New York’s Metropolitan Transportation Authority anticipates beginning construction on Phase 2 of its Second Avenue subway line into Manhattan's East Harlem section next year, as long as expected federal funding arrives, according to Charles Gary, deputy general counsel at the transit agency. 

This phase of work in the four-phase plan would extend MTA’s Second Avenue line 1.76 miles from 96th Street to 125th Street and add stations at 106th, 116th and 125th streets. The total capital cost is estimated at $7.7 billion, according to Federal Transit Administration records.

Gary, speaking at an eminent domain public hearing March 15, outlined MTA’s plan for this piece of the project. Construction of this phase would be broken up into four contracts, he says. The first contract would cover early works and utility relocation, records show. MTA says it plans to solicit that work within the next few months, with a cost estimated between $25 million and $100 million.

MTA also says it expects to solicit a design-build contract for tunnel boring and cavern work sometime this year. According to Gary, the second Phase 2 contract will include tunnel boring machine construction between 115th and 125th streets, and west along 125th to a point between Malcolm X Boulevard and Adam Clayton Powell Jr. Boulevard. That contract would also include restoration and conversion of an existing tunnel for the 116th Street station and cavern mining for the 125th Street station.

The scope of the third contract would include cut and cover construction of the 106th Street station structure and connections for two tunnel sections built as part of an incomplete 1970s project, plus station entrances and connections to two ancillary buildings, Gary says. 

The final contract would cover construction of five ancillary buildings, station entrances, fit-out of stations and tunnels, MEP work, architectural finishes and the installation of tracks and signal systems. 

A joint venture of WSP and STV has been working on preliminary engineering and design for Phase 2.

Under the proposed financial plan, the Federal Transit Administration would cover 49% of the project’s cost, about $3.4 billion.
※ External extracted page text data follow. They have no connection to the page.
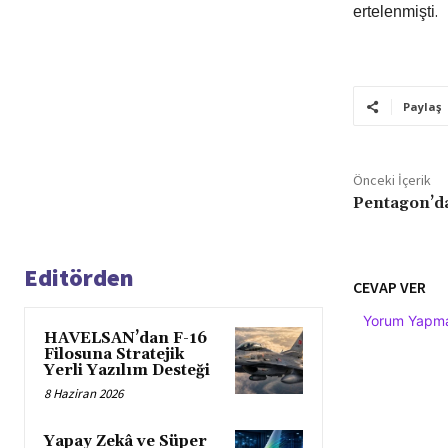
.
ertelenmişti
Paylaş
Önceki İçerik
Pentagon’d
Editörden
CEVAP VER
Yorum Yapmak
HAVELSAN’dan F-16
Filosuna Stratejik
Yerli Yazılım Desteği
8 Haziran 2026
Yapay Zekâ ve Süper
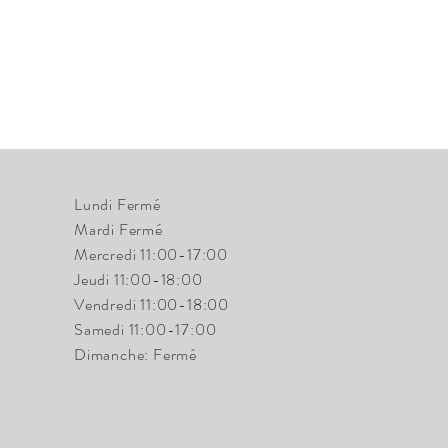
Lundi Fermé
Mardi Fermé
Mercredi 11:00-17:00
Jeudi 11:00-18:00
Vendredi 11:00-18:00
Samedi 11:00-17:00
Dimanche: Fermé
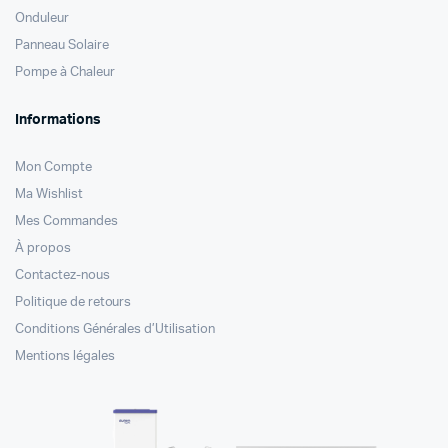
Onduleur
Panneau Solaire
Pompe à Chaleur
Informations
Mon Compte
Ma Wishlist
Mes Commandes
À propos
Contactez-nous
Politique de retours
Conditions Générales d’Utilisation
Mentions légales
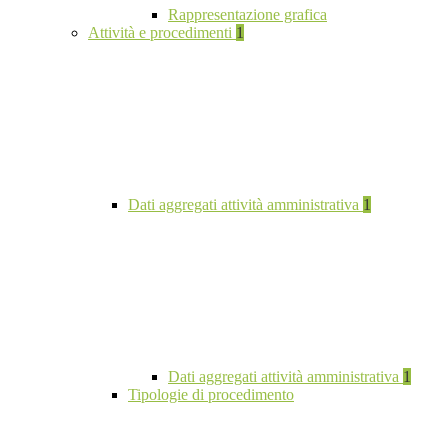
Rappresentazione grafica
Attività e procedimenti
1
Dati aggregati attività amministrativa
1
Dati aggregati attività amministrativa
1
Tipologie di procedimento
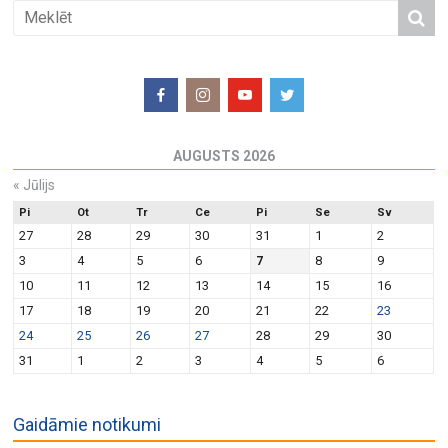
AUGUSTS 2026
«
Jūlijs
Pi
Ot
Tr
Ce
Pi
Se
Sv
27
28
29
30
31
1
2
3
4
5
6
7
8
9
10
11
12
13
14
15
16
17
18
19
20
21
22
23
24
25
26
27
28
29
30
31
1
2
3
4
5
6
Gaidāmie notikumi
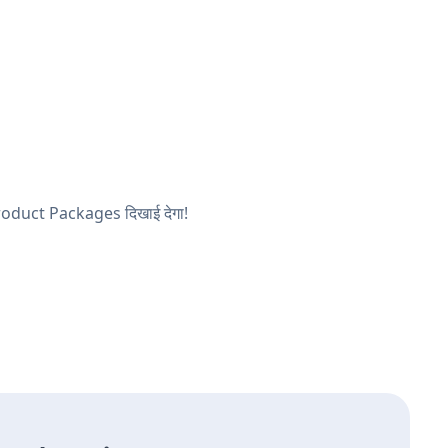
ा Product Packages दिखाई देगा!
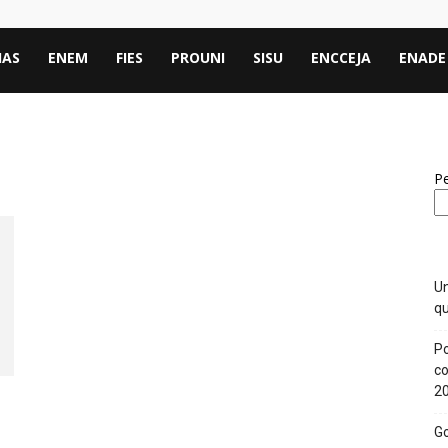
IAS
ENEM
FIES
PROUNI
SISU
ENCCEJA
ENADE
Pe
Un
qu
Po
co
2
Go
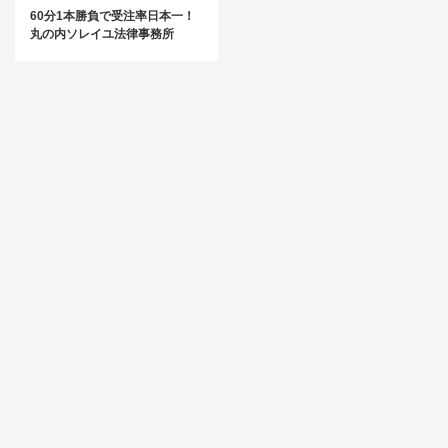
60分1本勝負で受注率日本一！
丸の内ソレイユ法律事務所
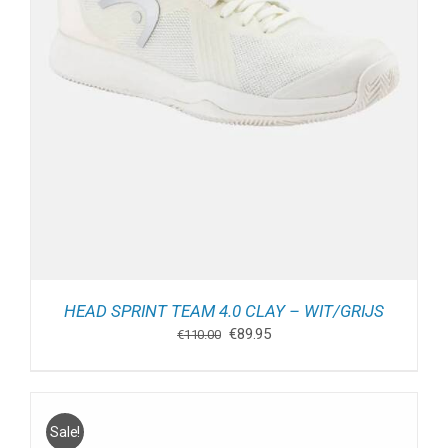
HEAD SPRINT TEAM 4.0 CLAY – WIT/GRIJS
Oorspronkelijke
Huidige
€
89.95
€
110.00
prijs
prijs
was:
is:
€110.00.
€89.95.
Sale!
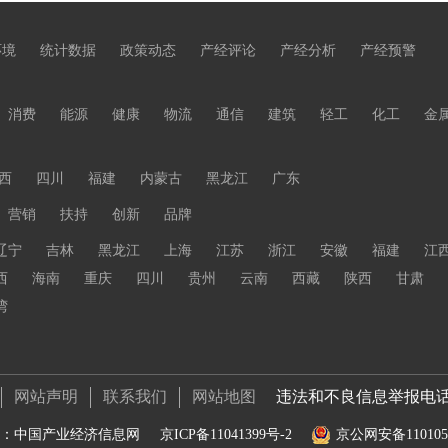
环境
统计数据
政策动态
产经评论
产经分析
产经预警
消费
能源
健康
物流
通信
建筑
轻工
化工
金
西
四川
福建
内蒙古
黑龙江
广东
营销
扶持
创新
品牌
辽宁
吉林
黑龙江
上海
江苏
浙江
安徽
福建
江
西
海南
重庆
四川
贵州
云南
西藏
陕西
甘肃
湾
网站声明
联系我们
网站地图
违法和不良信息举报电话 01
：中国产业经济信息网
京ICP备11041399号-2
京公网安备1101050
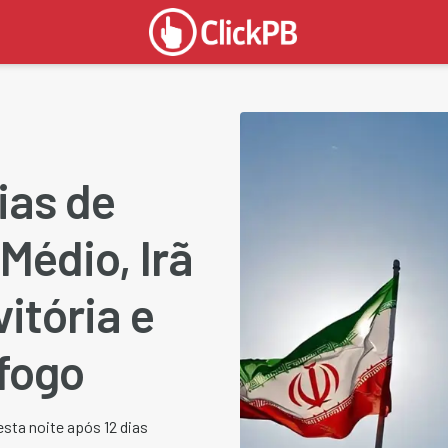
ias de
Médio, Irã
vitória e
fogo
esta noite após 12 dias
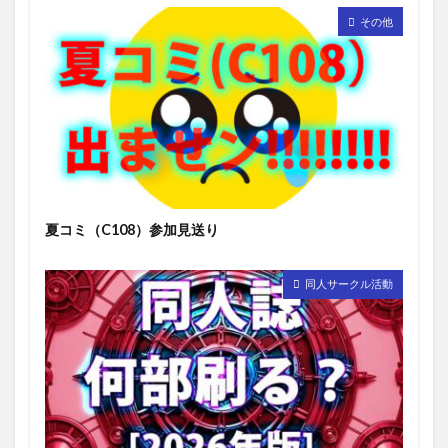
その他
夏コミ（C108）参加見送り
同人サークル活動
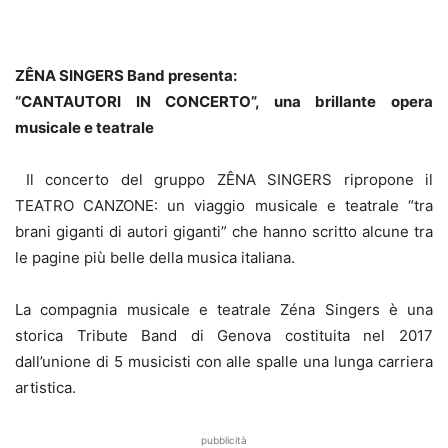
ZÊNA SINGERS Band presenta:
“CANTAUTORI IN CONCERTO”, una brillante opera
musicale e teatrale
Il concerto del gruppo ZÊNA SINGERS ripropone il
TEATRO CANZONE: un viaggio musicale e teatrale “tra
brani giganti di autori giganti” che hanno scritto alcune tra
le pagine più belle della musica italiana.
La compagnia musicale e teatrale Zéna Singers è una
storica Tribute Band di Genova costituita nel 2017
dall’unione di 5 musicisti con alle spalle una lunga carriera
artistica.
pubblicità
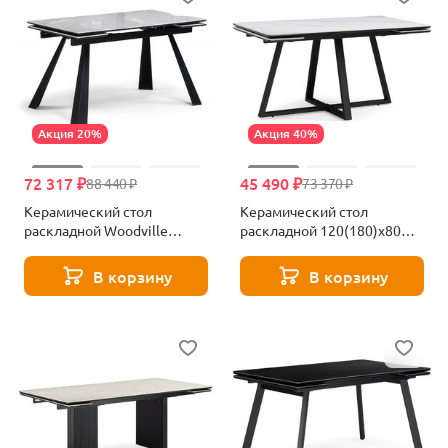
Акция 20%
Акция 40%
72 317 ₽
45 490 ₽
88 440 ₽
73 370 ₽
Керамический стол
Керамический стол
раскладной Woodville
раскладной 120(180)х80
Маунт белый мрамор /
Woodville Памелла белый
черный кварц / черный
мрамор / ноги черные
В корзину
В корзину
621199
622882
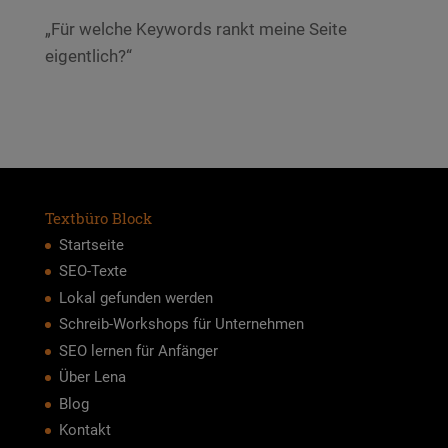
„Für welche Keywords rankt meine Seite
eigentlich?“
Textbüro Block
Startseite
SEO-Texte
Lokal gefunden werden
Schreib-Workshops für Unternehmen
SEO lernen für Anfänger
Über Lena
Blog
Kontakt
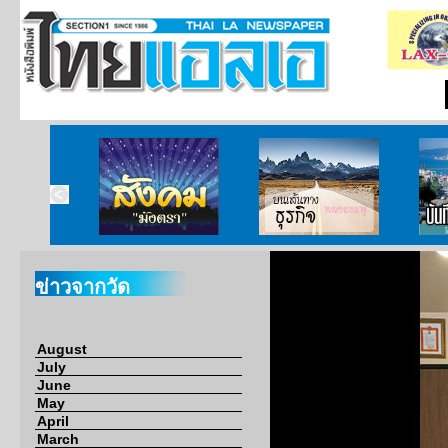
ากกงสุล
สังคมมังตรา
บนเส้นทางธุรกิจ
บั
ข่าวจากวัด
August
July
June
May
April
March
President Joe Biden’s 2024 budget request recommends $496.8 million for the project in the next fiscal year. FTA Administrator Nuria Fernandez, in a statement about funding recommendations for this and 17 other large transit projects in Biden’s budget, said every federal dollar would result in $5 or more of economic growth.

“For the men and women who will use these systems, this investment will open doors to opportunities they may otherwise never have had,” Fernandez says. 

 Second_Ave_tunnel_ENRweb.jpgPlans for Phase 2 of the Second Avenue subway project call for tunnel segments built in the 1970s to be adapted for use. Photo by Marc A. Hermann/MTA


The current cost estimate is up $558 million since MTA’s prior estimate in November 2019, which FTA officials say comes from an increase in unallocated contingency for project risks. Phase 1, which opened at the start of 2017 and earned an ENR Best of the Best nod for a transit project, cost $4.5 billion. With three stations along 1.8 miles, a recent New York University-led study identified Phase 1 as the most expensive subway build in the world on a per-kilometer basis.

There is a strong need for the extension into East Harlem, with a forecast of 123,000 daily linked trips in 2035, according to FTA. Gary says two East Side elevated train lines were taken down in 1942 and 1956, leaving the Lexington Avenue subway line alone to accommodate a growing population. Plans to build new subway lines did lead to construction of some tunnel segments, but the project was suspended because of the city’s 1970s financial crisis. 

“The new line will make the neighborhoods of the East Side more accessible not only for those who live there, but to visitors and workers traveling from other parts of New York City as well,” Gary says.

With the planned third and fourth phases, the Second Avenue line would run 8.5 miles from 125th Street and Lexington Avenue in Harlem to Hanover Square in the Financial District.